Aumentar o salário mínimo nacional (SMN) é uma questão de justiça social e também uma das formas mais directas de intervenção do Estado na economia. Ainda mais em tempos em que os radicalismos orçamentais europeus e a financeirização da economia conduziram ao apagamento do papel intervencionista do Estado.
Os resultados são os que se sabem. Em Portugal, os rendimentos provenientes do trabalho ocupam uma fatia cada vez menor face aos rendimentos de capital. Na luta secular entre capital e trabalho, os trabalhadores estão a perder a batalha. Veja-se a ironia: a redução de salários, a redução do poder dos trabalhadores e o enfraquecimento da regulação laboral são contemporâneos de um século marcado por crise, estagnação ou crescimento risível em Portugal e na Europa.
Ao mesmo tempo, no recente caso português, o aumento do salário mínimo acompanhou uma assinalável retoma económica e uma extraordinária recuperação na criação de emprego. Uns dirão que terá sido “apesar do aumento do SMN”, outros não farão relação. Na verdade, uma das causas (a maior!?) para esta retoma foi o aumento de rendimentos dos trabalhadores mais pobres. E é por isso que não se deve parar por aqui.
O aumento do salário mínimo é a mais poderosa intervenção contra o maior veneno económico e social em Portugal: a desigualdade na distribuição de rendimentos. 635 euros mensais: líquidos, serão pouco mais de 18 euros por dia.
Portugal concentra praticamente todos os argumentos a favor do aumento do SMN: dignificação do trabalho e dos trabalhadores, uma mais justa distribuição de rendimentos entre patrões e assalariados, a redução da pobreza entre os que trabalham e o combate à desigualdade salarial entre homens e mulheres. Além destes, os argumentos económicos são centrais: o aumento do SMN funciona como impulso para a melhoria da produtividade, via priorização das actividades geradoras de maior valor acrescentado. E, num momento de inflação baixa, o aumento do SMN contribui para um estímulo à procura e potenciação do crescimento económico. Aumentar o SMN, no nosso cenário, no nosso contexto, não é um perigo, mas sim um estímulo para a economia nacional.
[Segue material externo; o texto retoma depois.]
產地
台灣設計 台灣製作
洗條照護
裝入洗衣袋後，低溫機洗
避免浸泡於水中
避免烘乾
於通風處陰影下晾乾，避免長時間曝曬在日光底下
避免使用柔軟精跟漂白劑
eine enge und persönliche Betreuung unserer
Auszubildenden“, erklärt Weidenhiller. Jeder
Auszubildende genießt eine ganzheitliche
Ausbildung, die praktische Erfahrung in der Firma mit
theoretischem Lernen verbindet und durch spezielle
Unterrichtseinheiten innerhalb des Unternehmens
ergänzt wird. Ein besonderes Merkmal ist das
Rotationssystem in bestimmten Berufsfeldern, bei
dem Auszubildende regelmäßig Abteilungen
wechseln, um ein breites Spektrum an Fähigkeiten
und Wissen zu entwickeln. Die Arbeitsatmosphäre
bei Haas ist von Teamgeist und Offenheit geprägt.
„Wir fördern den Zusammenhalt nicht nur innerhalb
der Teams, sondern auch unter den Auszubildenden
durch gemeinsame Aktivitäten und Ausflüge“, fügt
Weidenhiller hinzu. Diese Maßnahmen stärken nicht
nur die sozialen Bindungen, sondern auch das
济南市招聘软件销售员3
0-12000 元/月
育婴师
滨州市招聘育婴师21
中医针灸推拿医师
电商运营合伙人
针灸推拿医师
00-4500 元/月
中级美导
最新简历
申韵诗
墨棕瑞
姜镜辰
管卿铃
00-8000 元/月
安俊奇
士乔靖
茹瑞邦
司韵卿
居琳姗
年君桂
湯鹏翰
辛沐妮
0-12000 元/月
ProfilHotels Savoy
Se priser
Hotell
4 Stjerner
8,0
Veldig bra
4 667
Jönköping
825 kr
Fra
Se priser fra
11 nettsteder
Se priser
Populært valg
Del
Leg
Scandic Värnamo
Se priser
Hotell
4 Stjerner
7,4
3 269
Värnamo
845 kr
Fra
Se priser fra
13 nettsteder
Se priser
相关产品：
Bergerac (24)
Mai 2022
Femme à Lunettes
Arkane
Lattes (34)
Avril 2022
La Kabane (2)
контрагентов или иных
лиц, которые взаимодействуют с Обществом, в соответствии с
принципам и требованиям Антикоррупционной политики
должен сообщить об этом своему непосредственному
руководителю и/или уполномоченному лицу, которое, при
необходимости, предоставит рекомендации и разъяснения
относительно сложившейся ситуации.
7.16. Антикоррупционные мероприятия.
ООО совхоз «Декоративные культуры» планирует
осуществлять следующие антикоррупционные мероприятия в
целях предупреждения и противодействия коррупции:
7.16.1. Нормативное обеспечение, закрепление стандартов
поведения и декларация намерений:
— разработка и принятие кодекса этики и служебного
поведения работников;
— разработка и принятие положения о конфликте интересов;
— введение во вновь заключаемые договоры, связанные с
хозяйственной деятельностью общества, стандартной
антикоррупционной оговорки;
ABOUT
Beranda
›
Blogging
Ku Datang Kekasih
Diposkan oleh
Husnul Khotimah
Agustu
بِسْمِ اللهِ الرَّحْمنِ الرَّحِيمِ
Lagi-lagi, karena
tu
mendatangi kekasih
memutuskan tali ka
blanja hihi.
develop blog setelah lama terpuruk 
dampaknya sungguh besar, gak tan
Os baixos salários não são consequência do atraso económico do país. São fundamentalmente a sua causa.
É verdade que o aumento do SMN abrange muitos trabalhadores — cerca de um quarto do total. Mas essa é precisamente a demonstração do quão importante é aumentar este valor e de como tanta gente, demasiada gente, permanece em níveis tão baixos de rendimento. Ainda assim, aumentar o SMN não tem efeitos excessivos na massa salarial a pagar pelas empresas. Os custos das empresas com salários são uma parcela dos custos totais da sua actividade (valores entre 10% a 15% conforme os sectores). Isto significa que aumentar o SMN em 10% teria um efeito inferior a 1% nos custos totais das empresas. E ainda teríamos o impacto positivo na procura que esse aumento acarretaria.
Com um SMN muito baixo, os países tendem a competir em actividades de pouco valor acrescentado. Manter esse salário baixo promove a economia da precariedade e atrai as empresas deste tipo de economia. A precariedade produz desigualdade e a desigualdade é inimiga do crescimento, do bem-estar social e é injusta. A precariedade não é um assunto apenas dos que dela sofrem directamente, é um assunto de todos, que tem efeitos no conjunto da sociedade.
Aumentar o SMN não é uma cedência, nem pode ser uma moeda de troca. Aumentar o salário mínimo nacional é uma urgência.